To cope with the high demand was in the first week, in the second week of activity (November 29–30, 2019), the project was increased by additional minibuses and 52-seats buses. It was reported that the lines were still full of people, but no special malfunctions happened as in the first week.

== Criticism ==

=== Negative criticism ===

The weekend public transportation project "Na'im Busofash" has received many harsh criticisms from the religious and ultra-Orthodox Jews in Israel.
On the fourth weekend of the project (December 13–14, 2019), hundreds of ultra-Orthodox people protested against the operation of the public transportation system.

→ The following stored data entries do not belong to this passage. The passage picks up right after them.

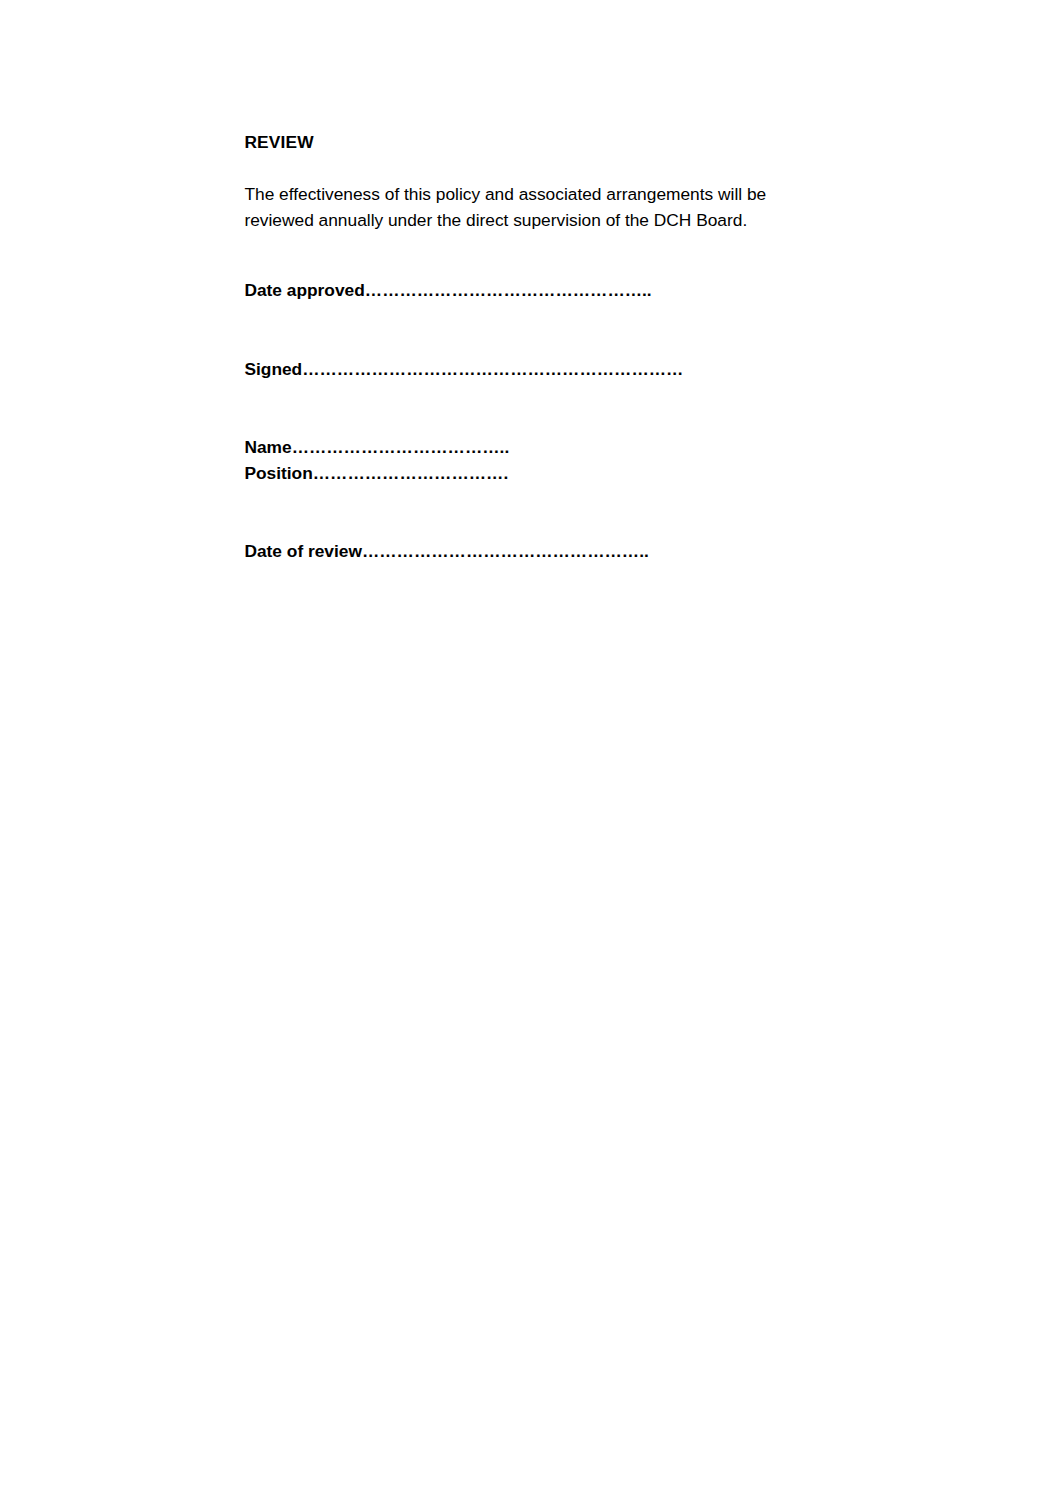REVIEW
The effectiveness of this policy and associated arrangements will be reviewed annually under the direct supervision of the DCH Board.
Date approved…………………………………………..
Signed…………………………………………………………
Name……………………………….. Position…………………………….
Date of review…………………………………………..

At the same protest, police arrested 16 ultra-Orthodox people for blocking roads, disorderly conduct and throwing stones at the cops.

In addition, some of the criticisms allege that the public transportation project on Shabbats is against the law.

While the meeting to approve joining the project in the city of Yehud-Monosson, hundreds of city residents came to the city hall in protest, calling "not to approve the anti-Jewish move".

Negative reviews also came from taxi drivers, but not about the service itself, but about the fact that it is free, thus it hurts their main livelihood (on the weekends). Drivers say they feel a dramatic drop in the number of the rides following the project.

=== Positive criticism ===
Alongside the many negative reviews, there have been many positive reviews of the public transportation project.
Many positive reviews are heard from the passengers in the project, who in his first ride noted that "this is a historic day".
Knesset member Avigdor Lieberman also praised the project that it "blocks the religious coercion that is trying to be forced in cities where there is a secular majority."